# Second spawn! Metallic trouble pair! :P



## shimagoma (May 1, 2013)

Trying (again! ) 3rd time to get these two to make some pretty fry! Figured another round of conditioning and i prepped two other females with the hope that at least one will work out! They are separated at the moment but with hope tomorrow or this evening romance will be in the air right? 
it is a bit of an older pic of mom , shes got a lot more metallic to her now!


----------



## BlueLacee (Dec 8, 2013)

OOOHHHH!!!! They are so beautiful. I cant wait to see the fry


----------



## BlueLacee (Dec 8, 2013)

oh, also good luck with your spawn. I hope it works this time


----------



## AmbiantNight (Feb 12, 2014)

Good luck! I'm keeping my fingers crossed for you.


----------



## DBanana (Nov 20, 2013)

Spawn spawn spawn


----------



## mercedesbenz25 (Oct 29, 2013)

Those are some beautiful fish! I can't wait to see the fry!


----------



## shimagoma (May 1, 2013)

I released the female last night since she seemed to be in the mood and this morning they are chasing all over the place! And we've got some very impressive nests all over the place hah


----------



## shimagoma (May 1, 2013)

woooooo!!!!

hooray! They are still doing their work and are looking great! the female has taken a very very tiny amount of damage and dad is doing a great job getting a few eggs at a time and then re-embracing! Time to get the fry food going!


----------



## KSbetta (Jan 8, 2014)

Can imaging yr excitement level when they spawned...now the fun part begins.
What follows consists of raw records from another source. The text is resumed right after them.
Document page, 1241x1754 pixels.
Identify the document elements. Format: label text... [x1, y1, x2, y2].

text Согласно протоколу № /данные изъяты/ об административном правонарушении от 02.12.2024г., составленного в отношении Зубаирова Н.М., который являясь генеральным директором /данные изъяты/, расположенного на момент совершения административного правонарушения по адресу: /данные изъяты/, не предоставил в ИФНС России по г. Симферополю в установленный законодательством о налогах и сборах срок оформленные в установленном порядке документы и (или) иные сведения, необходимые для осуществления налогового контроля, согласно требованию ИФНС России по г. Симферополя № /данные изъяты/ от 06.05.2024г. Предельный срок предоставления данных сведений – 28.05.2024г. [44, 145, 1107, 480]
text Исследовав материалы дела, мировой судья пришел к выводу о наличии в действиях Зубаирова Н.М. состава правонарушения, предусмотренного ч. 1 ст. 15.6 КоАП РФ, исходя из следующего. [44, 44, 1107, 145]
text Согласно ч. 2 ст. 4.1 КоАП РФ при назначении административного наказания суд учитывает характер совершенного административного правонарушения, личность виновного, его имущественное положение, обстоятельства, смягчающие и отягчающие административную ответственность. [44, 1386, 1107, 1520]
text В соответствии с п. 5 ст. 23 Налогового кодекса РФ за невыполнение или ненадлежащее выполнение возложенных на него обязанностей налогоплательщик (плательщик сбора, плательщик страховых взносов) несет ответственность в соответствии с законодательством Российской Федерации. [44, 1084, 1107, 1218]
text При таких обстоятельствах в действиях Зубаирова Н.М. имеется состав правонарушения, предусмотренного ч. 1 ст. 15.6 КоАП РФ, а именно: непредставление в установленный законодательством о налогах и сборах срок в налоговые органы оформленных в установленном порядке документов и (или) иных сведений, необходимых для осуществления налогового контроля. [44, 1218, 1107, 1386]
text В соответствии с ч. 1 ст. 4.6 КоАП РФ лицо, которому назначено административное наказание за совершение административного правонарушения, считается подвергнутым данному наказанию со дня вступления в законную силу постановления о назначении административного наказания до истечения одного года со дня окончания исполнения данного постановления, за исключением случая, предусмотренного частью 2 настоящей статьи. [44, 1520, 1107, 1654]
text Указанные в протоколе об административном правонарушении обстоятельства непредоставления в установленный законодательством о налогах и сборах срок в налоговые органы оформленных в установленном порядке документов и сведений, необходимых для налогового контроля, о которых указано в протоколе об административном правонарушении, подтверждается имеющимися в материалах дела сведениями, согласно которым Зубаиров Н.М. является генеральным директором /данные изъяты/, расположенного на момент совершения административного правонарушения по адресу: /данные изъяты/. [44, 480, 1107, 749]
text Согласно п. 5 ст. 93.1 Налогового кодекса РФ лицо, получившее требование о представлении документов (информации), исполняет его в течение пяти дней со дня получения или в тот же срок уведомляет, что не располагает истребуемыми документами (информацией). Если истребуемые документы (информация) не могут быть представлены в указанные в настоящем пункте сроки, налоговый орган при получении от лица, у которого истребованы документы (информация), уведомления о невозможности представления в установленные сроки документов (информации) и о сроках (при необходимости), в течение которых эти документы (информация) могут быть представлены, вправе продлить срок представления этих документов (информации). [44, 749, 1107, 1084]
BTW, saw yr use of 'money plant' - to absorb the ammonia, be sure to remove the rotten leaves.


----------



## shimagoma (May 1, 2013)

KSbetta said:


> Can imaging yr excitement level when they spawned...now the fun part begins.
> 
> BTW, saw yr use of 'money plant' - to absorb the ammonia, be sure to remove the rotten leaves.
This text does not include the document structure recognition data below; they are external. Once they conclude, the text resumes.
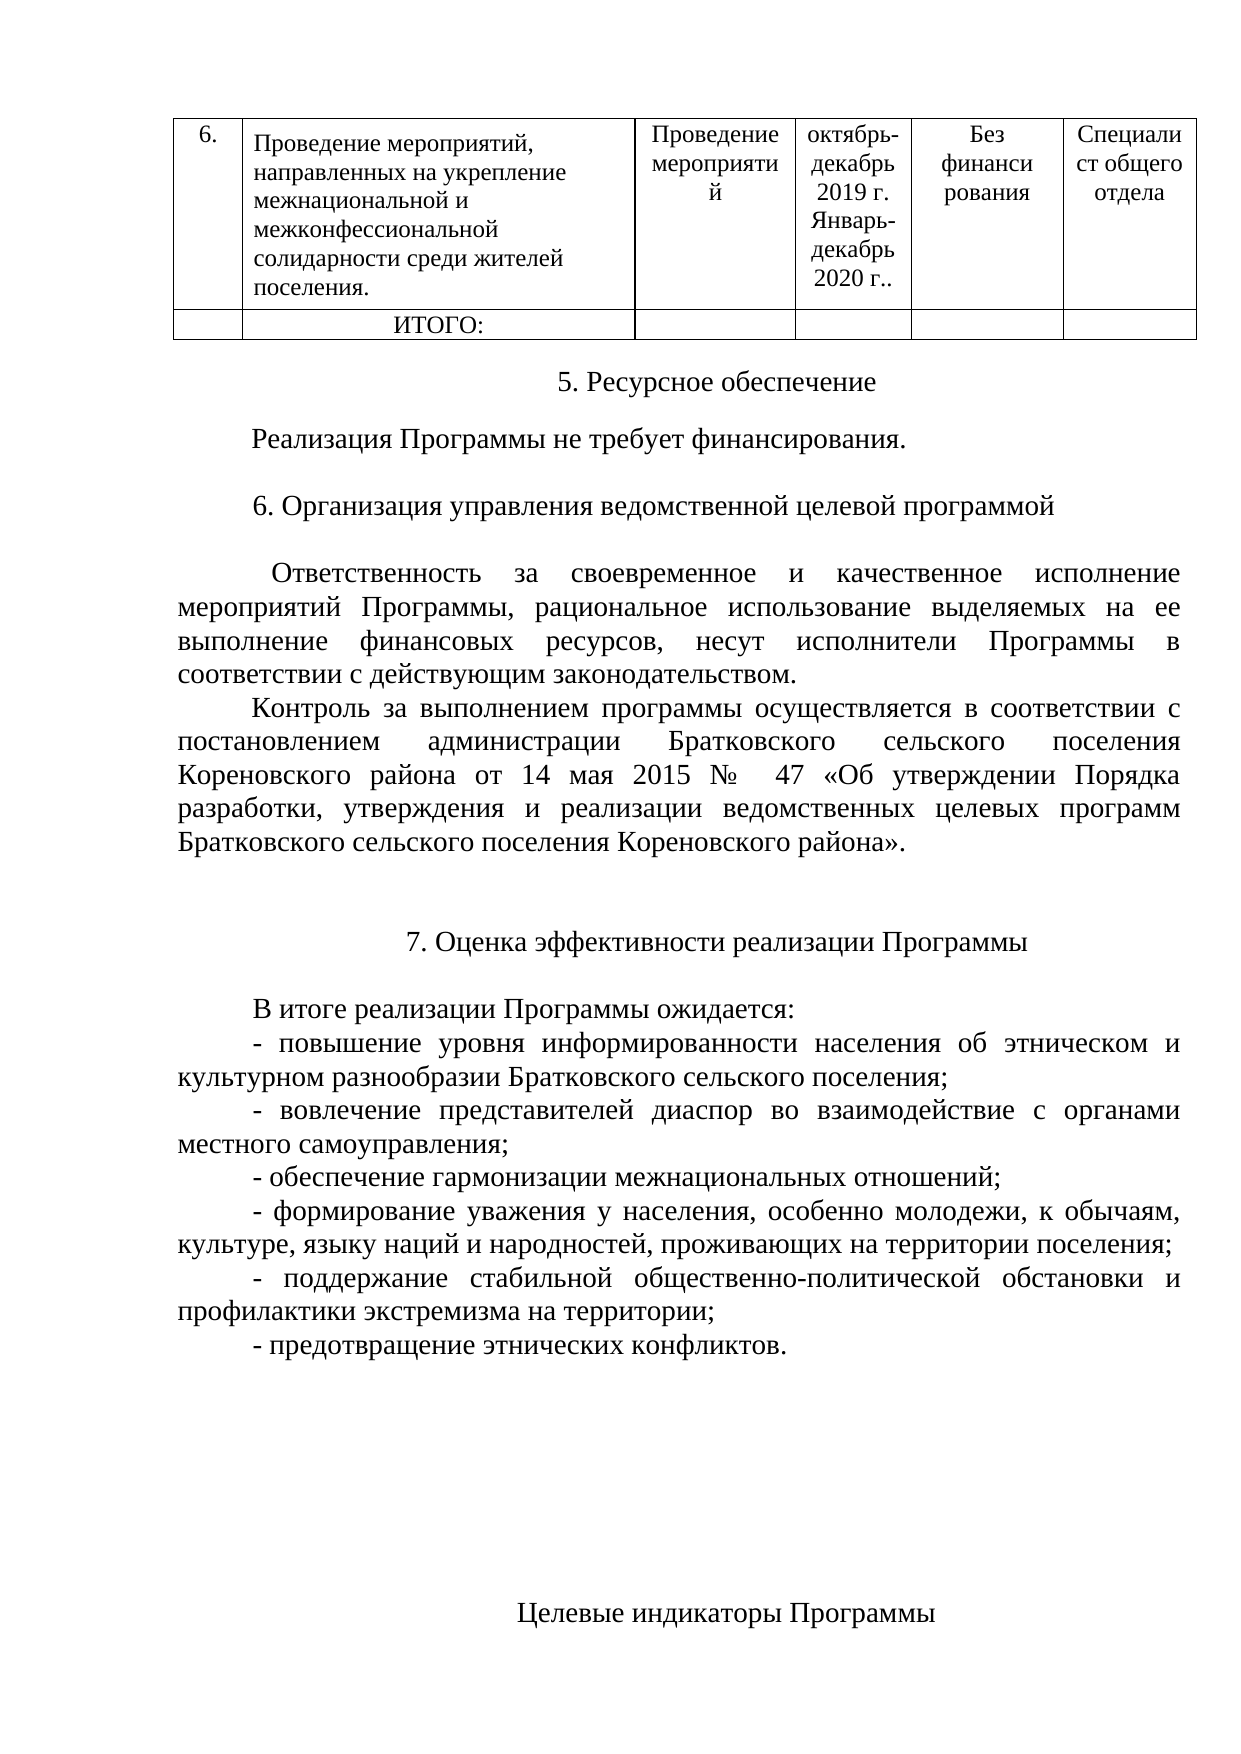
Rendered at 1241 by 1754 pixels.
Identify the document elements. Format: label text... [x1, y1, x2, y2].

text Ответственность за своевременное и качественное исполнение мероприятий Программы, рациональное использование выделяемых на ее выполнение финансовых ресурсов, несут исполнители Программы в соответствии с действующим законодательством. [177, 556, 1181, 690]
text - предотвращение этнических конфликтов. [177, 1327, 1181, 1361]
table_cell [1064, 310, 1196, 339]
table_cell ИТОГО: [243, 310, 634, 339]
text Реализация Программы не требует финансирования. [177, 421, 1181, 455]
text - вовлечение представителей диаспор во взаимодействие с органами местного самоуправления; [177, 1092, 1181, 1159]
table_cell [636, 310, 795, 339]
table_cell [796, 310, 911, 339]
table_cell Проведение мероприятий, направленных на укрепление межнациональной и межконфессиональной солидарности среди жителей поселения. [243, 119, 634, 309]
table_cell 6. [174, 119, 242, 309]
text В итоге реализации Программы ожидается: [177, 992, 1181, 1025]
table_cell [912, 310, 1063, 339]
table_cell [174, 310, 242, 339]
text 6. Организация управления ведомственной целевой программой [177, 488, 1181, 522]
text Целевые индикаторы Программы [177, 1595, 1181, 1629]
text - поддержание стабильной общественно-политической обстановки и профилактики экстремизма на территории; [177, 1260, 1181, 1327]
text 7. Оценка эффективности реализации Программы [177, 924, 1181, 958]
text - повышение уровня информированности населения об этническом и культурном разнообразии Братковского сельского поселения; [177, 1025, 1181, 1092]
table_cell Проведение мероприятий [636, 119, 795, 309]
table_cell Без финанси рования [912, 119, 1063, 309]
text 5. Ресурсное обеспечение [177, 364, 1181, 397]
text - обеспечение гармонизации межнациональных отношений; [177, 1159, 1181, 1193]
table_cell октябрь-декабрь2019 г. Январь-декабрь 2020 г.. [796, 119, 911, 309]
text Контроль за выполнением программы осуществляется в соответствии с постановлением администрации Братковского сельского поселения Кореновского района от 14 мая 2015 № 47 «Об утверждении Порядка разработки, утверждения и реализации ведомственных целевых программ Братковского сельского поселения Кореновского района». [177, 690, 1181, 857]
text - формирование уважения у населения, особенно молодежи, к обычаям, культуре, языку наций и народностей, проживающих на территории поселения; [177, 1193, 1181, 1260]
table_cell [1064, 119, 1196, 309]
ah will do! I always vac out leaves, it was more to provide shade. those were my two other conditioned females in case things went south with my first female. Everyone is going back into the sorority tank soon though and mom is gonna get some rest and solo time


----------



## shimagoma (May 1, 2013)

grr ;-; cant seem to figure out how this forum posts youtube videos.  dunno if a mod can correct it and show the code? I searched the forum and found nothing to hint. bleh!


----------